Improving the scalability of transparent checkpointing for GPU computing systems

As the number of nodes in a GPU computing system increases, checkpointing to a global file system becomes more time-consuming due to the I/O bottlenecks and network congestion. To solve this problem, in this paper, we propose a transparent and scalable checkpoint/restart mechanism for OpenCL applications, named Two-level CheCL. As its name implies, Two-level CheCL consists of two different checkpoint implementations, Local CheCL and Global CheCL. Local CheCL avoids checkpointing to the global file system by utilizing nodes local storage. Our experimental results show that Local CheCL can accelerate the checkpointing process by up to four times faster than a conventional checkpointing mechanism. We also implement Global CheCL, which utilizes a global file system, to make sure that we always have a global checkpoint file even in the case of a catastrophic failure. We discuss the performance of our proposed mechanism through an analysis with a two-level checkpoint model.

A Use Case of a Code Transformation Rule Generator for Data Layout Optimization

Xevolver is a code transformation framework for users to define their own code transformation rules. In the framework, an abstract syntax tree (AST) of an application code is written in an XML format, and its transformation rules are expressed in the XSLT format, which is a standard XML format to describe XML data conversion; an AST and its transformation rules are both written in XML. Since it is too low-level for standard users to manually write XSLT rules, Xevtgen is now being developed as a tool to generate such rules from simple code description. In Xevtgen, users basically write just two code patterns, the original and transformed code patterns. Then, Xevtgen automatically generates a transformation rule that transforms the original code pattern to the transformed one. The generated rule is written in XSLT, and hence usable by other tools of the Xevolver framework. This article shows a use case of using Xevtgen for data layout optimization, and discusses the benefits of using the tool.

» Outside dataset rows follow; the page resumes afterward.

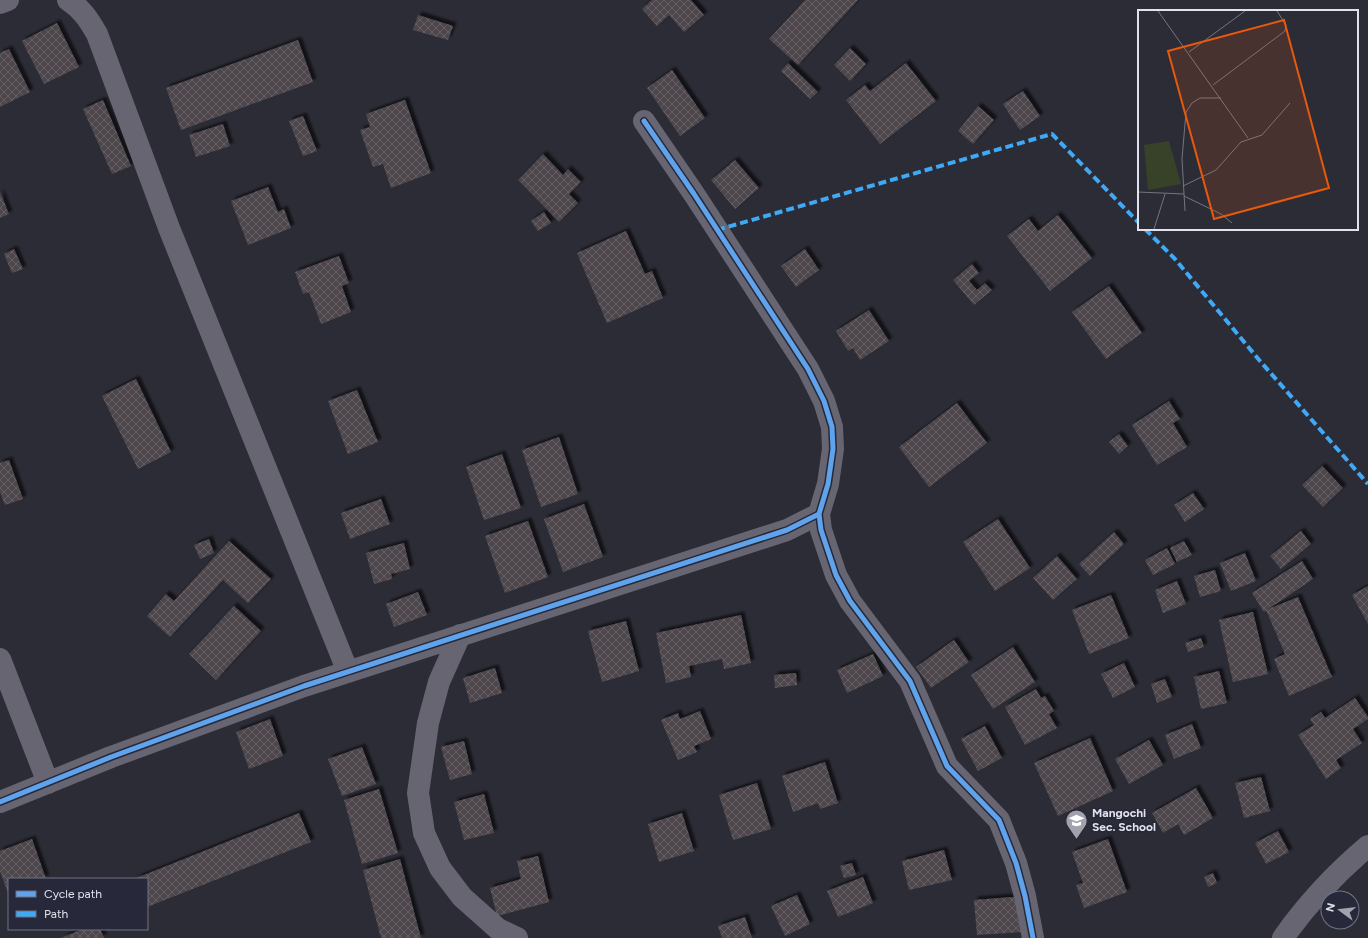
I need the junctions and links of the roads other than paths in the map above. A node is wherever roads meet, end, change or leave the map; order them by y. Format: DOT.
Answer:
graph roads {
  1 [pos="8,0"];
  2 [pos="68,0"];
  3 [pos="0,3"];
  4 [pos="644,121"];
  5 [pos="818,514"];
  6 [pos="460,635"];
  7 [pos="0,659"];
  8 [pos="348,672"];
  9 [pos="48,783"];
  10 [pos="0,802"];
  11 [pos="1368,846"];
  12 [pos="517,938"];
  13 [pos="1033,938"];
  14 [pos="1284,938"];
  1 -- 3 [label="street"];
  2 -- 8 [label="street"];
  4 -- 5 [label="street"];
  5 -- 6 [label="street"];
  5 -- 13 [label="street"];
  6 -- 8 [label="street"];
  6 -- 12 [label="street"];
  7 -- 9 [label="street"];
  8 -- 9 [label="street"];
  9 -- 10 [label="street"];
  11 -- 14 [label="street"];
}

Toward a Portable Programming Environment for Distributed High Performance Accelerators

Accelerators with little power consumption per computation performance are beginning to widely spread for High Performance Computing use, instead of general-purpose CPUs with much power consumption. They are GPUs, processors of Cell architecture, and FPGA accelerators. While these processors have much higher computation performance than general-purpose CPUs, they need specific programming environment respectively when using them as distributed memory accelerators. We discuss a portable programming environment which can be used in common with distributed memory accelerators in this paper.